There is an antagonist in this story, but it’s not the people who have gotten the vaccine earlier than Mary, or the reporter, thinks they should have. They are simply following the advice of Dr. Fauci and other public health experts: “When a vaccine becomes available to you, get vaccinated. You will be making a major step in a positive way to protecting the community.”
The antagonist in this story is the virus. We don’t yet know how the story ends, but the protagonists have a powerful weapon: a systems-based approach driven by data.
Copyright (c) 2021 Sharon L. Lohr
Footnotes
*Sometimes the person getting the vaccine really is a villain, as in the case of the paramedic who stole doses that were meant for first responders. But that still is a problem of a system that did not keep close track of where the vaccines were. One additional problem with the vaccine villainy stories is that they are completely anecdotal. The stories make it seem like the majority of people currently being vaccinated are not yet in an eligibility group, but there are no statistics supporting that impression.
**The actual calculations can be more complicated than this, and the calculation of the confidence bounds more complicated still. But the trial is designed in such a way that this ballpark calculation is pretty close to the estimated efficacy, and it is easy to understand. The 43,000 persons included some who had previously been infected with the virus; of the approximately 37,000 persons who had not previously been infected, 8 in the placebo group contracted COVID compared with 162 in the placebo group, which again is an efficacy of about 95%.
Note that efficacy is the estimated reduction in risk relative to being unvaccinated under the conditions in the clinical trial. It does not tell you your probability of getting COVID after being vaccinated (or not vaccinated). To see this, note that a trial where 900 people in the vaccine group and 16900 people in the placebo group had symptomatic COVID would have the same vaccine efficacy as this trial, but obviously the risk of is much higher if 900 people in the vaccine group had symptoms rather than 9 people.
***Pew Research estimated that although 9 out of 10 Americans used the internet in 2019, that percentage dropped to 73% for adults age 65 and over, to 84% for persons with a high school degree but no college, and to 71% for persons with no high school degree. Even fewer had high-speed broadband at home, the type of connection that would be needed to rapidly refresh the screen and grab appointments. 73% overall, but only 59% of those age 65+, 66% of African Americans, and 61% of Hispanic Americans. 59% of high school grads, 46% of those with less than a high school education.

*Source information*.
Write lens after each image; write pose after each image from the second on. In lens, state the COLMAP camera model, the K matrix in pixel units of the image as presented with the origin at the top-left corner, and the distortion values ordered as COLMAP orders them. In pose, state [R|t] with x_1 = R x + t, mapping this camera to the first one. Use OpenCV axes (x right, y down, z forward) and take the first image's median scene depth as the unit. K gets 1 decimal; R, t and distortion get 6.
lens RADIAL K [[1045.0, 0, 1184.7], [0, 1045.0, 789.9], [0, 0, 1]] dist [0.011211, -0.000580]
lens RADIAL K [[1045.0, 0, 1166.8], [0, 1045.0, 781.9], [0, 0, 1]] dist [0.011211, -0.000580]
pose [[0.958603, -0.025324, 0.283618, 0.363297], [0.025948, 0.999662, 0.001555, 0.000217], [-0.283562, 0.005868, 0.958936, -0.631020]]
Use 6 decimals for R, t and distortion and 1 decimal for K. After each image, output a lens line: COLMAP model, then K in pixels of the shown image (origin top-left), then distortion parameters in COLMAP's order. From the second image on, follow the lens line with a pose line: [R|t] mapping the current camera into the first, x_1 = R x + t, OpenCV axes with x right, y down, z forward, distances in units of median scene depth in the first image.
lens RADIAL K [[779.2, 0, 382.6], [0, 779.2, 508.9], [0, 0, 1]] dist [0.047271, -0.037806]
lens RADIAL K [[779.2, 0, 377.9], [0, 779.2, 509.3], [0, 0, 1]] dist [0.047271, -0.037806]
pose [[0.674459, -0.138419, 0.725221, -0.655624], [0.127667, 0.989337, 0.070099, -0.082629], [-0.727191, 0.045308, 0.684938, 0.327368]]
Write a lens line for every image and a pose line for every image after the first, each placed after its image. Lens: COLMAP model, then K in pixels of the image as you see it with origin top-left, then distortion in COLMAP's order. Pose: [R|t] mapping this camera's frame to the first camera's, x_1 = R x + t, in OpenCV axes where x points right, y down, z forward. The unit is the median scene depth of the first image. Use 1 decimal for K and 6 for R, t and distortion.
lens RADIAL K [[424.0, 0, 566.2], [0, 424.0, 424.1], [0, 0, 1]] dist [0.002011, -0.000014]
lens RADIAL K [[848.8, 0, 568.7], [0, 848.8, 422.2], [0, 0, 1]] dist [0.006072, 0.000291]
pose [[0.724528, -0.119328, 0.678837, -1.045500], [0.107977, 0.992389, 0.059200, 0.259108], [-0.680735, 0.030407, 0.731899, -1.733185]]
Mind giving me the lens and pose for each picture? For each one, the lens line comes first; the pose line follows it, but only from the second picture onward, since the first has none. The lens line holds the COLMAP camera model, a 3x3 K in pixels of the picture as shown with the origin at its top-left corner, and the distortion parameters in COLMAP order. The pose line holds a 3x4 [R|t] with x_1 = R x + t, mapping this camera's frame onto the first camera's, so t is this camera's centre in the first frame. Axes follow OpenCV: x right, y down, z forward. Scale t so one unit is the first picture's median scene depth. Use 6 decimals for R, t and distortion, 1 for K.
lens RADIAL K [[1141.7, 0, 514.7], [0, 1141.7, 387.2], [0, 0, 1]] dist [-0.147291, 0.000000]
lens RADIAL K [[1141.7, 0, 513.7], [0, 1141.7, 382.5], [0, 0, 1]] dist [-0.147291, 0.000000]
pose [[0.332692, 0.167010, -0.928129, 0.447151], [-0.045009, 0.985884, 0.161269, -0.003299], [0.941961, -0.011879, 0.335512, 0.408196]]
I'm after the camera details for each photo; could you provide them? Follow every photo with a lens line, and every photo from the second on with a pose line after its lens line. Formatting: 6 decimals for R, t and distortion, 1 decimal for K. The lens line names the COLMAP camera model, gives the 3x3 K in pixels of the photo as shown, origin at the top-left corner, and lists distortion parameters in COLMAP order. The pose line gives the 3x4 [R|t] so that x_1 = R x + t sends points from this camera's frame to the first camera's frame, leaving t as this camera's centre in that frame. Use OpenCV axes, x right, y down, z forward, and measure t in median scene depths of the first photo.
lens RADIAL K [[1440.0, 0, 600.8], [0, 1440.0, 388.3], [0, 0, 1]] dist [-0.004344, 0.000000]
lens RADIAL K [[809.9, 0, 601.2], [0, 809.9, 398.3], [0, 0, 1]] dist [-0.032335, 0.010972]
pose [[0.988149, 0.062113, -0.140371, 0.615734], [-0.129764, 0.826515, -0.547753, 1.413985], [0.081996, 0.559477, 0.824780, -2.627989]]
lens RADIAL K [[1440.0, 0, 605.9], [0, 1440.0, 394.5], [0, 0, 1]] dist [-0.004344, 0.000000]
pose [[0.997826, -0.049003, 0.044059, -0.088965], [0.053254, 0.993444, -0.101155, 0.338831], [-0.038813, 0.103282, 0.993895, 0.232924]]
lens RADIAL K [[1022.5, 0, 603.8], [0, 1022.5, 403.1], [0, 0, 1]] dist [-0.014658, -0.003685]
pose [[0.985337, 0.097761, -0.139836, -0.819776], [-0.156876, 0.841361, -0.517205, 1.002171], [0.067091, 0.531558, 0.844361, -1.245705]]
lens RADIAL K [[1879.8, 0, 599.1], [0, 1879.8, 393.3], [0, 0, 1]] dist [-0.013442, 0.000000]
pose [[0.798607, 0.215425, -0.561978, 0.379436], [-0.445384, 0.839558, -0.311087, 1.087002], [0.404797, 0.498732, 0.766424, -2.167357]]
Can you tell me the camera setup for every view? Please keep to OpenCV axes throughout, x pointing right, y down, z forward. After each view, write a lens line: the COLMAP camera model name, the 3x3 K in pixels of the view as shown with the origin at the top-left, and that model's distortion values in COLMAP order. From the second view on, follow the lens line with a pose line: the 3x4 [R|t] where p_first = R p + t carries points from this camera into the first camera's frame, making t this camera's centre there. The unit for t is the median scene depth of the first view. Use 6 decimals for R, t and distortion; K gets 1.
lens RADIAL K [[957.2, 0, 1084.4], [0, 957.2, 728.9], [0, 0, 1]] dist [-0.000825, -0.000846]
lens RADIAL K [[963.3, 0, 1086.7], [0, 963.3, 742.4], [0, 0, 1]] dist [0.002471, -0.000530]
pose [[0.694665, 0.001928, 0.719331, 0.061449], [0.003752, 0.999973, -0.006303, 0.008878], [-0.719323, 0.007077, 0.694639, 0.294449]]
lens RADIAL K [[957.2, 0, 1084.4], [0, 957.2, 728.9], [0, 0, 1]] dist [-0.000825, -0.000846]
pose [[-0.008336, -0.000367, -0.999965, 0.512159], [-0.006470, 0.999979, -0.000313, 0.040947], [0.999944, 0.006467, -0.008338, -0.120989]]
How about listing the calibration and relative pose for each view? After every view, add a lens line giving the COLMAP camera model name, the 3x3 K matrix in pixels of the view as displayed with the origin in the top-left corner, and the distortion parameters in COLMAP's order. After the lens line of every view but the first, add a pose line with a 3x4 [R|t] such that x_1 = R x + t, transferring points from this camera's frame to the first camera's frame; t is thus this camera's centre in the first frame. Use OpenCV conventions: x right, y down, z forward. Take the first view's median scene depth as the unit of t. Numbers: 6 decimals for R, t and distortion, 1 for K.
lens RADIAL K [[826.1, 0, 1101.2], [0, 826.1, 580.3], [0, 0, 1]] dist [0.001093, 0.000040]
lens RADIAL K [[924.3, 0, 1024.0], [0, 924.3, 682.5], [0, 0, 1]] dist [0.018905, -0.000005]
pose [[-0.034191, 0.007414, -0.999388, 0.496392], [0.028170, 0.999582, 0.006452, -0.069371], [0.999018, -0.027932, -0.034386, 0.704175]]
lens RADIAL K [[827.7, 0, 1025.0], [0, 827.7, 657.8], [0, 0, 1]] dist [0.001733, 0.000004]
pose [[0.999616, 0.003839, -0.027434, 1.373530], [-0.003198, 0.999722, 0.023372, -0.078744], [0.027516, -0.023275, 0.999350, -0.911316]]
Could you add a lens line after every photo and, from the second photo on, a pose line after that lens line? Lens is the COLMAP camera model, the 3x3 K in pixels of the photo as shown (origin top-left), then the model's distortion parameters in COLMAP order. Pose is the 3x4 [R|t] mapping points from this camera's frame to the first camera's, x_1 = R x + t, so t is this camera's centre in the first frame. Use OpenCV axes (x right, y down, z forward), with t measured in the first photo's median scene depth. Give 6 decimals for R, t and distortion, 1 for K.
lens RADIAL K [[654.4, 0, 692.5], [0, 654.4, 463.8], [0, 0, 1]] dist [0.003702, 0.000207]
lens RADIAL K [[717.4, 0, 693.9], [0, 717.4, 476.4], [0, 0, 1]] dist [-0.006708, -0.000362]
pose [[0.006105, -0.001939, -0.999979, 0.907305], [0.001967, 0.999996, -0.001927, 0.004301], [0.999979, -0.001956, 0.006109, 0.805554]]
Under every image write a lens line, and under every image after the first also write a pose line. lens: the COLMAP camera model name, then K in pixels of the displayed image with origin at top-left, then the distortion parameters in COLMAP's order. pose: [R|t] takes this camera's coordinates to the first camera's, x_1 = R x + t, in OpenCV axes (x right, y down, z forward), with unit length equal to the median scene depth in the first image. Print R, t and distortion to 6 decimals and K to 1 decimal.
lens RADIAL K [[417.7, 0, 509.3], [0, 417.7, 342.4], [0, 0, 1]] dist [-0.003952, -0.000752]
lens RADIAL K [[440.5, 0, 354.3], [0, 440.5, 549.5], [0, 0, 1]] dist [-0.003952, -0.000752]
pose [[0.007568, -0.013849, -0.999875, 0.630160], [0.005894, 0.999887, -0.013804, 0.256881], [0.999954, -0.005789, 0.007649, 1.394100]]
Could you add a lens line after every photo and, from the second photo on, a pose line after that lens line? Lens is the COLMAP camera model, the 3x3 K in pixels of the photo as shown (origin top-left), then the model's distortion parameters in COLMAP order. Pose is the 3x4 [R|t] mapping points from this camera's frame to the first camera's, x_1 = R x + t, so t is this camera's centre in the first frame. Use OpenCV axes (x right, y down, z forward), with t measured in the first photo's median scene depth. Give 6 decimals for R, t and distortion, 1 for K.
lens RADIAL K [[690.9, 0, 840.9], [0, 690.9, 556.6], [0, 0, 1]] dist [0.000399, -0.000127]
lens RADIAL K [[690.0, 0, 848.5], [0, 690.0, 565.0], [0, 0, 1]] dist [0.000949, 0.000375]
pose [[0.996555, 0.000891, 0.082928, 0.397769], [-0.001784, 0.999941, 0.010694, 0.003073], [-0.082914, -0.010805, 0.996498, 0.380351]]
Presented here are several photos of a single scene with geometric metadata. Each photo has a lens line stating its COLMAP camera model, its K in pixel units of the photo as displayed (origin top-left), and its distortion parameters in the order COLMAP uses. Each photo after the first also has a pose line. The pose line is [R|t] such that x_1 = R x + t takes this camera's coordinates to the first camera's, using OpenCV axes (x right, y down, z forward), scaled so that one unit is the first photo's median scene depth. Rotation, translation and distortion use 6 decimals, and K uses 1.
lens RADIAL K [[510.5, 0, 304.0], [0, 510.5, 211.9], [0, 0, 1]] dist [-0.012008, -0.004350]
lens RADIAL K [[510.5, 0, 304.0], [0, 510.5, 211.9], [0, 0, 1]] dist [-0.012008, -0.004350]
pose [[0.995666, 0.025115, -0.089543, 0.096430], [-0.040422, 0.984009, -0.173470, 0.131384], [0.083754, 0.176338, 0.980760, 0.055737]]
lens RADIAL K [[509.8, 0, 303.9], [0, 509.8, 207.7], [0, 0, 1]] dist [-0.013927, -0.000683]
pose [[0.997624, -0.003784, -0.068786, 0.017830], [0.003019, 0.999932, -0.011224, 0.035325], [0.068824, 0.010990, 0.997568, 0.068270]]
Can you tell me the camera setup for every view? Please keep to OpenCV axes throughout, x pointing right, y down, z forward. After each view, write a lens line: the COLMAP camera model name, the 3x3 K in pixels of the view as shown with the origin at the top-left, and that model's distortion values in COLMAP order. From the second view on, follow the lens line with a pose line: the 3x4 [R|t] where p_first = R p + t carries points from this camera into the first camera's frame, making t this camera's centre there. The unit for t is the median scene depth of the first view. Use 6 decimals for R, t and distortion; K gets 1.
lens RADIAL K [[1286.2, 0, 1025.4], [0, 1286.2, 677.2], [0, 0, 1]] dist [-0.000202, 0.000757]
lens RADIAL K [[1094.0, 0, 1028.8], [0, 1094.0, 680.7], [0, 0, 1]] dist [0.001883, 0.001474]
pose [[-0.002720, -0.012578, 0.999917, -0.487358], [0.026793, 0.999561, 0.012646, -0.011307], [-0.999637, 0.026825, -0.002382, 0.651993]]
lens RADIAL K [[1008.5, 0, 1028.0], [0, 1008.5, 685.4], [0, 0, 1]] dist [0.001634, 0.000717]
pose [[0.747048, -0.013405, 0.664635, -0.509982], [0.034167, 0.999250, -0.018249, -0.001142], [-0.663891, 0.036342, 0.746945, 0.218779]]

*Work request 1*. Reproduce the passage of the vaccine excerpt starting with "Copyright (c) 2021" and going on through "supporting that impression.".
*Work request 2*. List each group the vaccine excerpt gives a percentage for regarding high-speed broadband at home, along with its percentage.
*Work request 3*.
Answer these questions from the vaccine excerpt:
(a) What does it name as the antagonist in the story?
(b) Which doses did the paramedic steal?
(c) According to Pew Research, how many Americans used the internet in 2019?
Rely on nothing but the vaccine excerpt when responding.

*Solution 1*.
Copyright (c) 2021 Sharon L. Lohr
Footnotes
*Sometimes the person getting the vaccine really is a villain, as in the case of the paramedic who stole doses that were meant for first responders. But that still is a problem of a system that did not keep close track of where the vaccines were. One additional problem with the vaccine villainy stories is that they are completely anecdotal. The stories make it seem like the majority of people currently being vaccinated are not yet in an eligibility group, but there are no statistics supporting that impression.

*Solution 2*.
Overall: 73%
Those age 65+: 59%
African Americans: 66%
Hispanic Americans: 61%
High school grads: 59%
Those with less than a high school education: 46%

*Solution 3*.
(a) The virus.
(b) Doses that were meant for first responders.
(c) 9 out of 10.